Nova delação de Vorcaro cita autoridades e depende de aval de Mendonça no STF
Material entregue à PF e à PGR amplia relatos anteriores e pode impactar investigações sobre supostas fraudes envolvendo o Banco Master

A nova proposta de delação premiada apresentada pelo empresário Daniel Vorcaro ainda precisará passar pelo crivo do ministro André Mendonça, do Supremo Tribunal Federal (STF), caso seja considerada válida pela Polícia Federal (PF) e pela Procuradoria-Geral da República (PGR).
O novo material foi entregue às autoridades nesta semana e, segundo informações divulgadas pela CNN Brasil, amplia o conteúdo da proposta anterior, com a inclusão de novos personagens e detalhes sobre fatos já mencionados anteriormente.
Entre os nomes citados estariam integrantes dos Três Poderes, incluindo ministros do governo do presidente Luiz Inácio Lula da Silva (PT), membros do STF e parlamentares da oposição no Congresso Nacional.
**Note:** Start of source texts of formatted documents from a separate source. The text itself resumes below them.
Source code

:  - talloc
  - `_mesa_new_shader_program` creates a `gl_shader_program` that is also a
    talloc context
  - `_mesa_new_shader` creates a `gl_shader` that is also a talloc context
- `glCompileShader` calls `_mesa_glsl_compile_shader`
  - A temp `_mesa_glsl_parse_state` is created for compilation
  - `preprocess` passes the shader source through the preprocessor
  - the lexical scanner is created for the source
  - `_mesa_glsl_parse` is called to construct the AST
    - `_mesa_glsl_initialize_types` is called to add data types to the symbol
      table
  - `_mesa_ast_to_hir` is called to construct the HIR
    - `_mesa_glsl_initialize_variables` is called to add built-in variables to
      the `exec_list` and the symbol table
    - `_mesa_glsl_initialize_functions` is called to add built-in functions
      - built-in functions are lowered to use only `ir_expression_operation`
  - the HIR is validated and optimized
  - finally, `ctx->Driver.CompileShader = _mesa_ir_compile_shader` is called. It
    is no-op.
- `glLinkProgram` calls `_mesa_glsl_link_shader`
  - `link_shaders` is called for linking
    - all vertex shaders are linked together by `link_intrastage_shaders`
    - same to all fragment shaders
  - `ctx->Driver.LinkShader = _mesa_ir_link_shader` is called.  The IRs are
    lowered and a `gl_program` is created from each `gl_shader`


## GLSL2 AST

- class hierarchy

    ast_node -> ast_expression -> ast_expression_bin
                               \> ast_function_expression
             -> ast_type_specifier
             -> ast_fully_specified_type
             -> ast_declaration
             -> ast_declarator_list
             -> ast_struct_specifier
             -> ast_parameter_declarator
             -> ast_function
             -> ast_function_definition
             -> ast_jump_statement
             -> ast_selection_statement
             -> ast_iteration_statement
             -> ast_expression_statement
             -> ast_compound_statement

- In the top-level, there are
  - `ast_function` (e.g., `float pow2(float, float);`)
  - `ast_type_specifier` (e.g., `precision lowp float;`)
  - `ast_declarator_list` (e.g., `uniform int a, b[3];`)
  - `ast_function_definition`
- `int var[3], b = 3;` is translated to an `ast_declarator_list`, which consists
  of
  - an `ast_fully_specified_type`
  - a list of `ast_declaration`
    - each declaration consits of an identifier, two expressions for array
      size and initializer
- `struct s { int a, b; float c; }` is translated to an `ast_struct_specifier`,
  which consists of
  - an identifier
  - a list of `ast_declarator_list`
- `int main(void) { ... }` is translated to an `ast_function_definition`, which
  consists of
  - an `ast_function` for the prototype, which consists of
A PF e a PGR agora analisam se as informações apresentadas possuem potencial para colaborar com as investigações relacionadas às supostas fraudes envolvendo o Banco Master. Para que um acordo de colaboração avance, a legislação exige que o conteúdo apresente elementos concretos capazes de contribuir para a identificação de envolvidos e para o esclarecimento dos fatos investigados.
A primeira versão da proposta foi apresentada por Vorcaro no início do ano, mas acabou rejeitada após avaliação da Polícia Federal. Na ocasião, os investigadores entenderam que os relatos eram insuficientes e ofereciam pouca contribuição para o andamento das apurações.
Após a rejeição da proposta inicial, houve mudanças na equipe de defesa do empresário. O advogado José Luís Oliveira Lima deixou o caso, e a representação passou a ser conduzida exclusivamente por Sérgio Leonardo.
Caso a PF e a PGR considerem a nova colaboração adequada, o material será encaminhado ao ministro André Mendonça. Caberá ao magistrado verificar se o acordo atende aos requisitos legais de voluntariedade, regularidade e legalidade previstos na legislação brasileira.
Se entender que as exigências não foram cumpridas, Mendonça poderá rejeitar a proposta. Por outro lado, caso considere que os requisitos foram atendidos, o ministro poderá homologar o acordo e permitir o prosseguimento da colaboração.
Com a eventual homologação, o Supremo também será responsável por definir os benefícios que poderão ser concedidos ao colaborador, conforme o grau de contribuição apresentado.
As informações fornecidas por Vorcaro ainda precisarão ser confirmadas por outras provas e diligências investigativas, uma vez que a legislação estabelece que a delação premiada, por si só, não é suficiente para fundamentar condenações.